TEXTE FOURNI
=-=-=-=-=
Etre vraiment antimoderne aujourd’hui, c'est-à-dire intempestif, ce serait donc, paradoxalement, se battre à front renversé, se montrer réfractaire à la doxa antimoderne érigée de plus en plus en pensée unique, et défendre les valeurs des Lumières, les libertés modernes, l’humanisme civique, la raison pratique, la modernité démocratique, l’Etat de droit. Ce n’est pas le moment de plaisanter avec ces idéaux en des temps de hausse des fondamentalismes de tous bords. Il faut être benoît pur croire que la menace vient aujourd’hui du modernisme, que le triomphe du moderne – non des archaïsmes renouvelés est ce qui doit être craint au début du XXIe siècle. Et s’il s’agit toujours d’être indocile, parce que la littérature, c’est cela – l’opposition -, le moment est venu de chanter les Lumières, non de faire la fine bouche.
Recension de Yaël Dagan. [1]. - Revue Mil neuf cent - n°24 - 2006. Dès la première page, Antoine Compagnon livre la définition de l’objet de son enquête. Les « antimodernes » sont « les modernes en délicatesse avec les Temps modernes, le modernisme ou la modernité, ou les modernes qui le furent à contrecœur, modernes déchirés ou encore modernes intempestifs » (p. 7). Par la suite, l’auteur multiplie les significations. L’antimodernisme désigne le doute, l’ambivalence, la nostalgie, et non pas un rejet pur et simple de la modernité. En effet, entre la réaction traditionaliste (Maurras) et l’adhésion allègre au mythe moderne du progrès, puis à l’idée d’avant-garde artistique, un vaste champ s’ouvre, dans lequel, soutient Compagnon, se trouvent les plus grands écrivains français (et européens) des XIXe et XXe siècles, exprimant une résistance au monde moderne, et en cela même ils sont les vrais modernes, non dupes du moderne, déniaisés.
La démonstration se déroule en deux temps. D’abord « Les idées », illustrées notamment par trois « fondateurs » de l’antimodernisme : Joseph de Maistre, Chateaubriand et Baudelaire : contre-révolution, anti-Lumières, pessimisme, péché originel, sublime et vitupération sont les idées clés de cette attitude à la fois hostile et consubstantielle au vrai modernisme. Ensuite, dans la seconde partie de l’ouvrage, une série d’études de cas, où chaque auteur est présenté dans son contexte et toujours en rapport avec ses contemporains, engagés dans une controverse, voire une polémique. Ici le point de départ est l’idée qu’« on est toujours le moderne de l’un et l’antimoderne de l’autre » (p. 53). Si la lecture des deux parties est toujours passionnante et fort stimulante, on a parfois l’impression que les monographies de la seconde partie ne collent pas toujours à la problématique annoncée ; mais c’est aussi qu’elles la débordent en raison même de leur richesse, parfois au détriment du fil conducteur de la démonstration : l’antimodernisme en tant que marque de la réflexion des « vrais » modernes sur leur période.
=-=-=-=-=
ENTRÉES DE DONNÉES
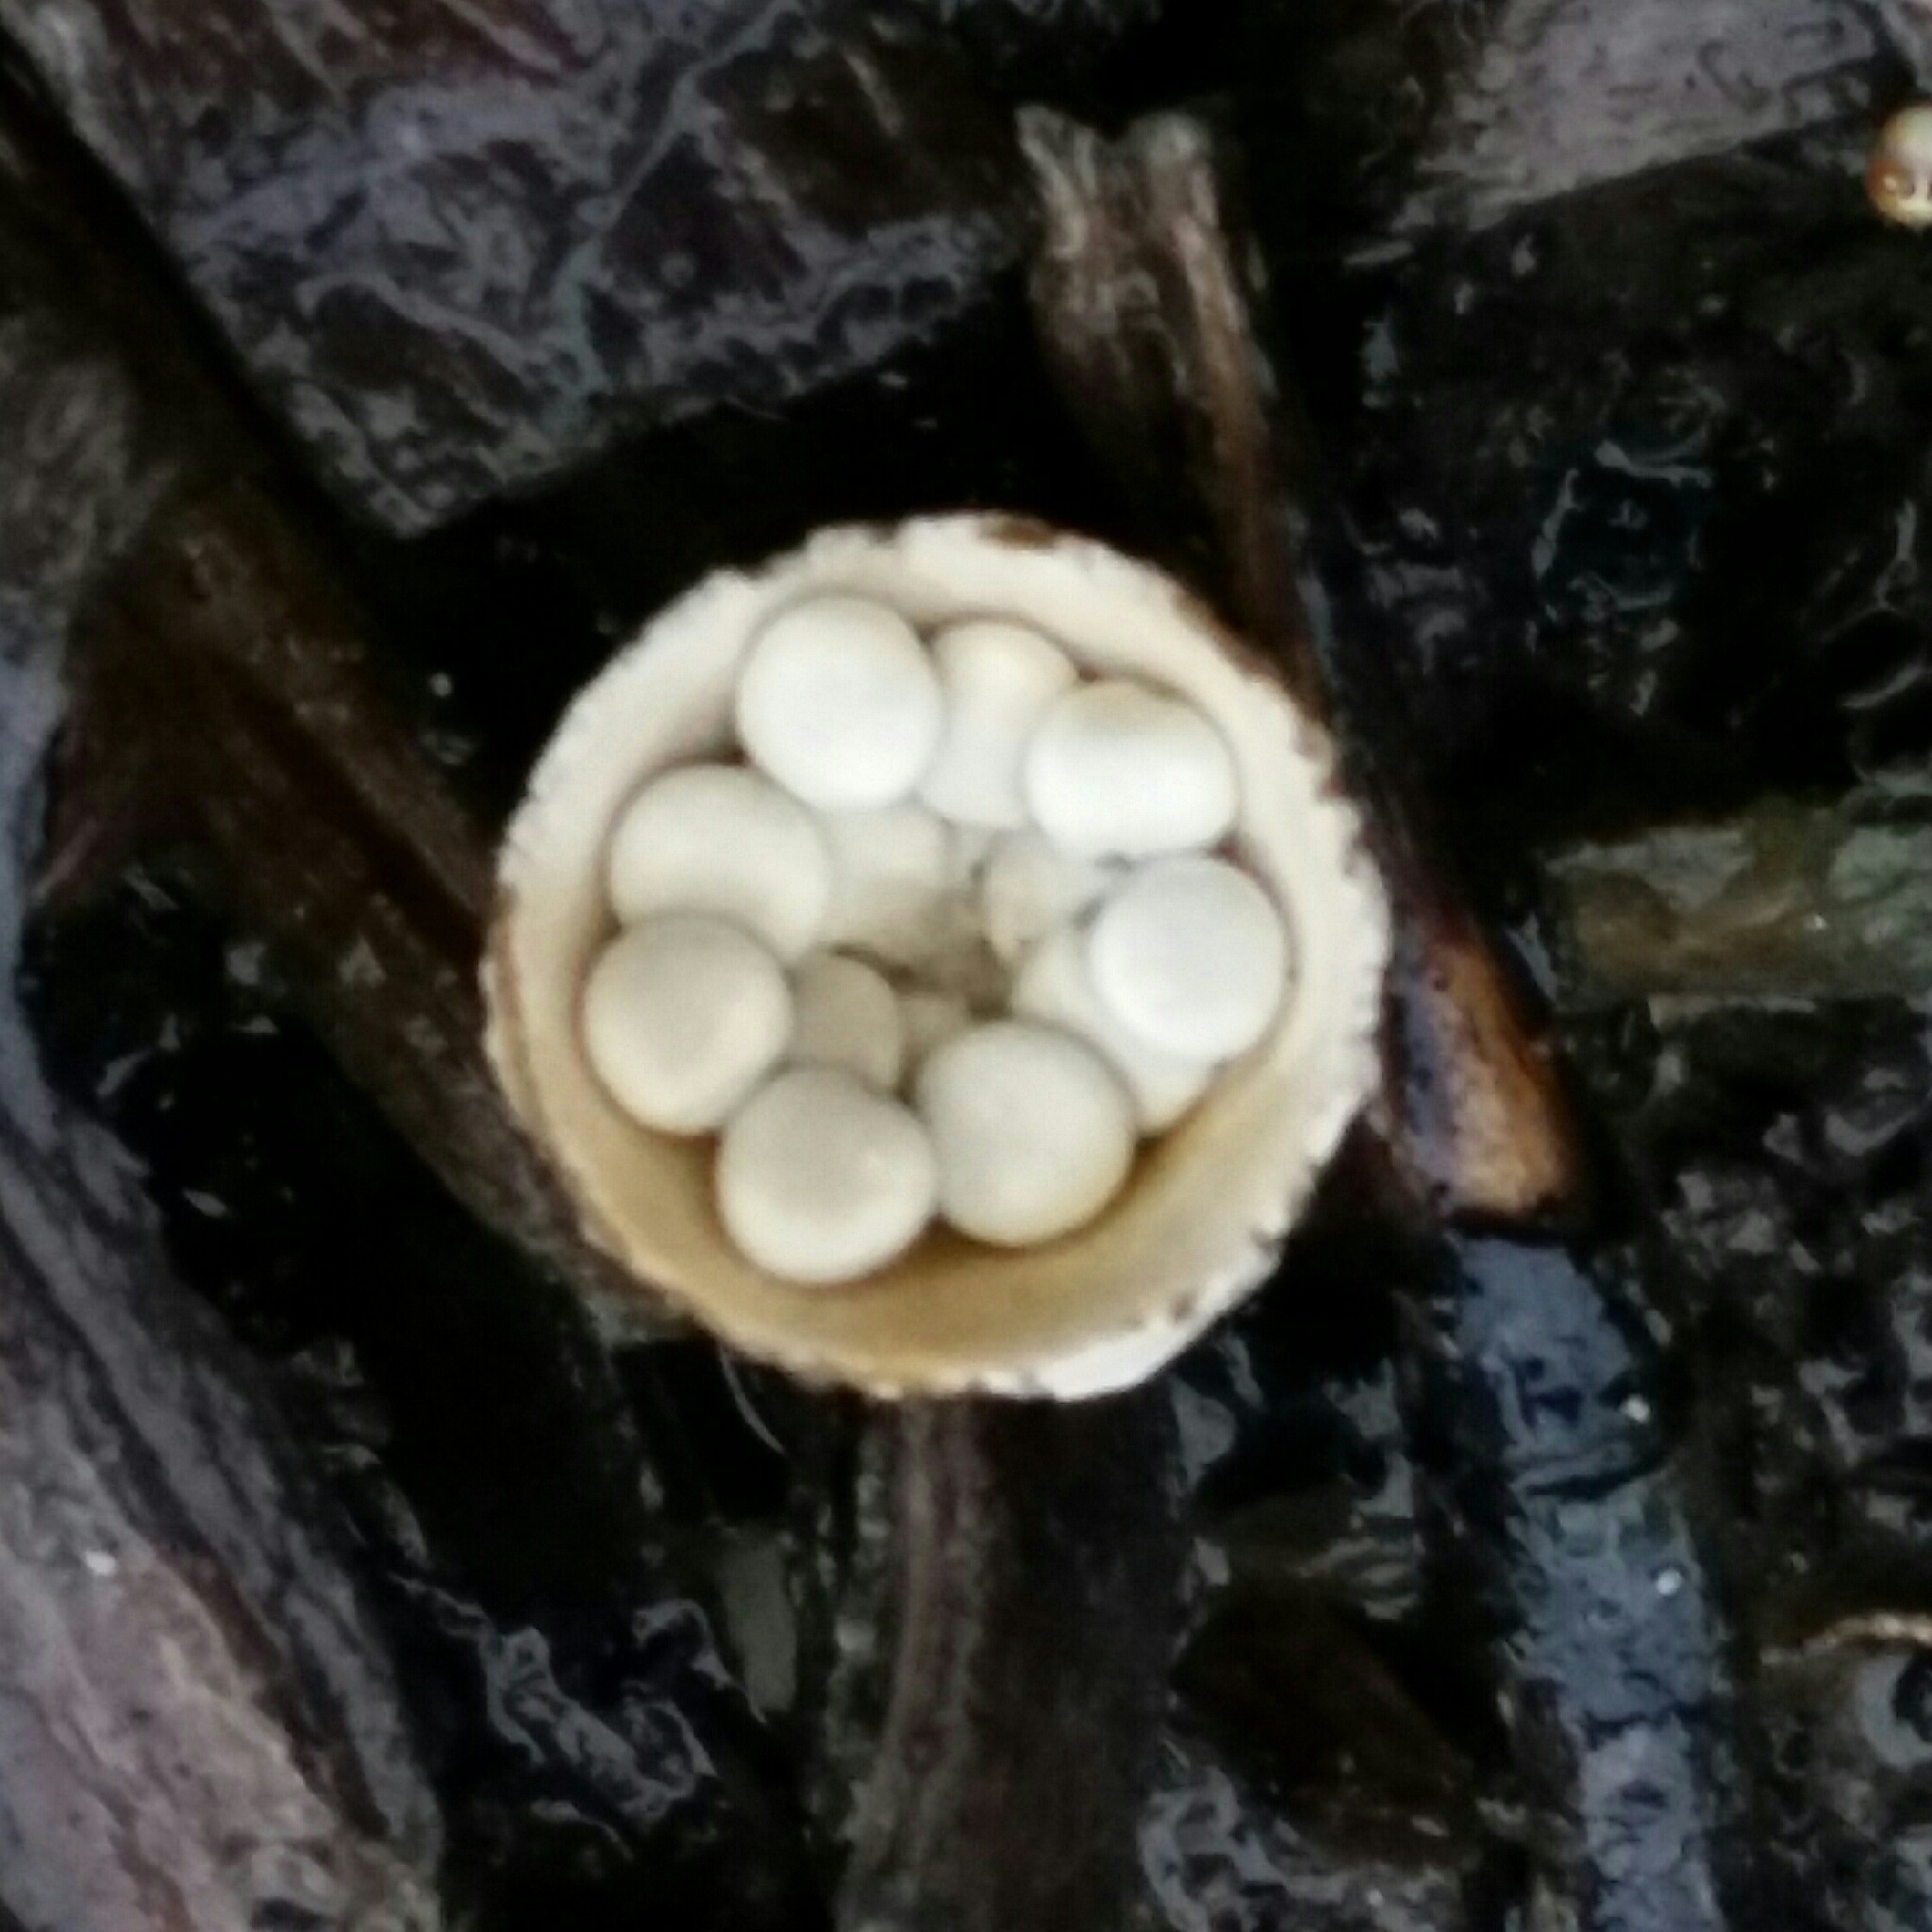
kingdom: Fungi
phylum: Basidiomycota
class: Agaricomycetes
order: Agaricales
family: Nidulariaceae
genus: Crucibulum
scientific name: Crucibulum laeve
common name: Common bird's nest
=-=-=-=-=
OBJECTIF
Dans le texte sur les antimodernes, relevez toutes les notions données comme les idées clés de l'attitude antimoderne.

SOLUTION RÉDIGÉE
Contre-révolution, anti-Lumières, pessimisme, péché originel, sublime et vitupération.